Теперь все катилось по наклонной дальше и дальше.
– Миш, во что ты себя превращаешь? – с содроганием в голосе спросил Павел. – Боже, это ведь наш семейный дом. Небось, родительская спальня на черта похожа.
– Она в порядке, – резко воскликнул Михаил. – Не надо уж меня сволочью выставлять.
– Я беспокоюсь за тебя, – проникновенно продолжал Паша выплескивать давно накопившееся. – Ты же никогда так низко не падал. Неужели я тому виной?
– Не ты, – помотал головой Миша. После паузы добавил: – Садись, чего уж.
Он уступил табурет и вышел. Павел присел, совсем распереживавшись. Захотел смочить горло, но, посмотрев на стаканы в мойке, содрогнулся и проглотил слюну.
Миша вернулся, на удивление, причесанным, чистым и одетым. От прежнего облика осталась спутанная, неаккуратная борода, но в целом вид был пристойным. Даже круги под глазами загадочно испарились. Брат был готов на разговор – это ли не чудо после нескольких месяцев игнорирования?
– Как у тебя дела? – обыденно спросил Михаил, пристраиваясь у стенки и сжимая в руках кружку. Но не для заполнения паузы или из вежливости. Миша на полном серьезе не знал о делах брата и был искренен в своем интересе.
– Защитил кандидатскую по филологии. Работаю там же.
– Хм, а зачем учителю музыки степень? – скептически выгнул бровь Миша.
– Для развития ума. А музыка и учительство – для души.
– А как Макс и… Саша?
Павел не думал, что брат решится спросить о них. Но как-то комментировать, уточнять, провоцируя на ссору, Паша не желал. Раз Миша способен на такие внешние преобразования, то, возможно, справится и с внутренними переменами.
– В добром здравии. Макс хорошо учится и хочет пойти на бокс.
– Сашина идея? – усмехнулся Михаил.
– Вообще-то Макса, но она поддержала, а я не стал возражать.
– Ребенок невольно продолжил нашу традицию.
– Остается радоваться за него, коли своих нет.
– Паша… – посерьезнел Миша. – Ты пойми, я сам все заварил и совсем не против вашей семьи. Лучше ты, чем кто-то третий. Но мне не просто примириться и вообще… все сумрачно.
– Ты работаешь?
– Механиком. Но все, кем бы я ни был, не то. Ты вот обрел себя, хотя мне не до конца понятен твой выбор. По сути же, я далек от того, чтобы иметь право давать тебе советы.
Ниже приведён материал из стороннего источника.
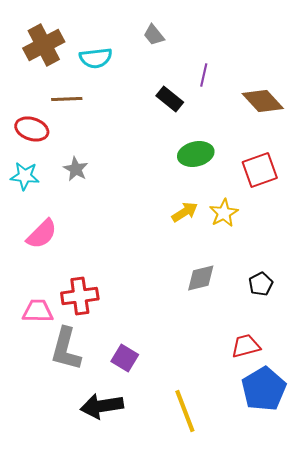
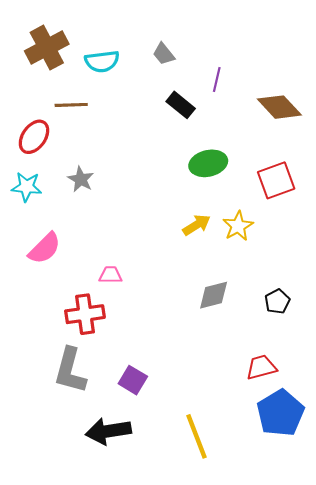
gray trapezoid: (154, 35) -> (164, 54), moved
red ellipse: (32, 129) -> (34, 137), turned -72
pink trapezoid: (38, 311) -> (110, 275), moved, size x0.7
У Миши случались приступы совести, вины и самобичевания. Происходили и обратные, столь же резкие приступы отрицания от сказанного. Поэтому Паша не мог воспринимать его слова за чистую монету. Но каждый раз ему хотелось верить брату.
– И… я подпишу все. Просто это некий рубеж, черта, в рамках которой я остаюсь нормальным человеком, способным иметь семью. Только не говори мне пошлостей вроде того, что я найду себе женщину.